- ASSIGNMENT -
Every record below is to be restated word for word, and no picture is to be copied.

- SUPPLIED MATERIAL -
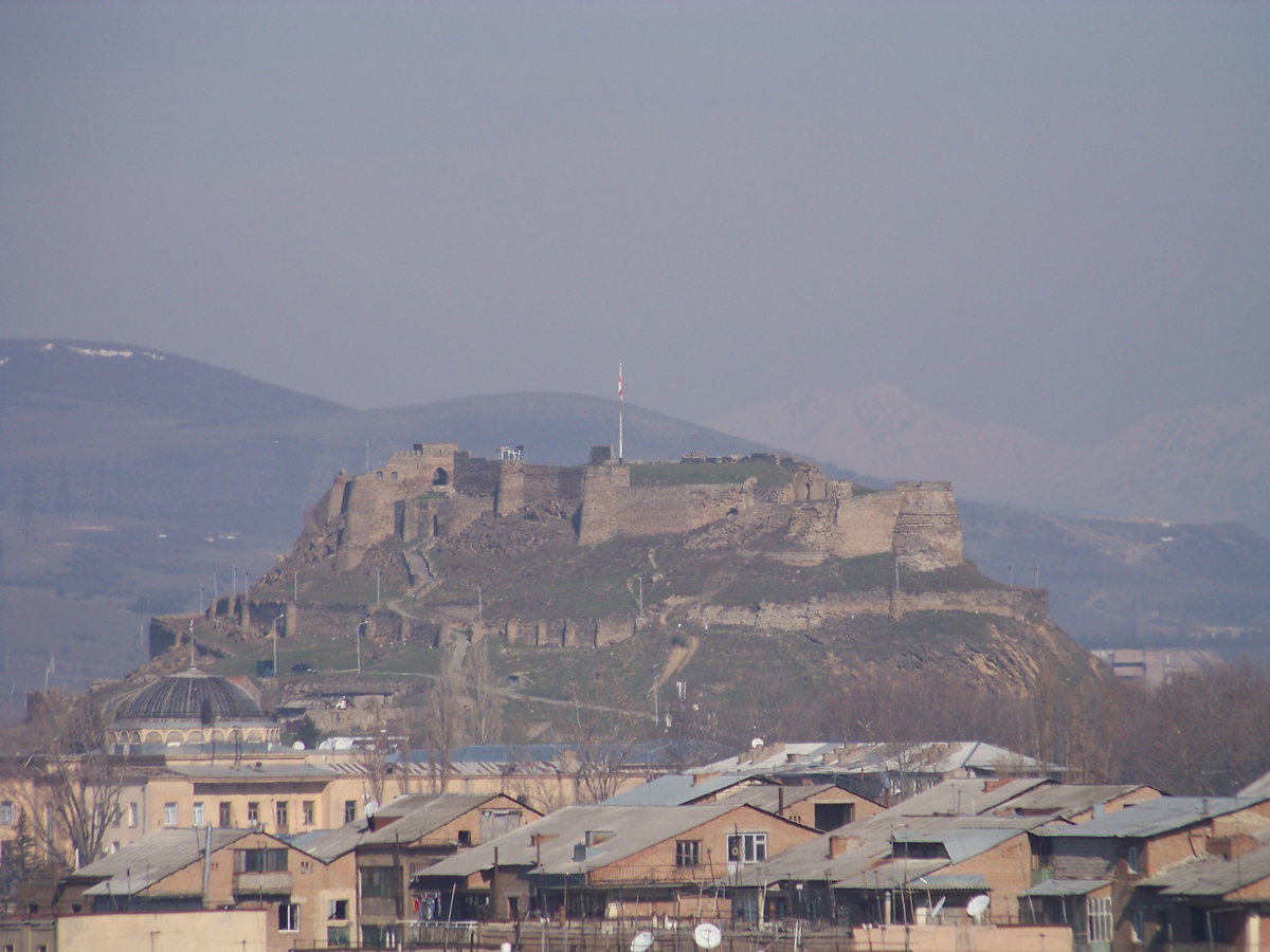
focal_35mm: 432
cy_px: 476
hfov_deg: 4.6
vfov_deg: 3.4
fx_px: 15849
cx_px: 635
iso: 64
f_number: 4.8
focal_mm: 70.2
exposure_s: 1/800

- ANSWER FOR THIS EXERCISE -
focal_35mm: 432
cy_px: 476
hfov_deg: 4.6
vfov_deg: 3.4
fx_px: 15849
cx_px: 635
iso: 64
f_number: 4.8
focal_mm: 70.2
exposure_s: 1/800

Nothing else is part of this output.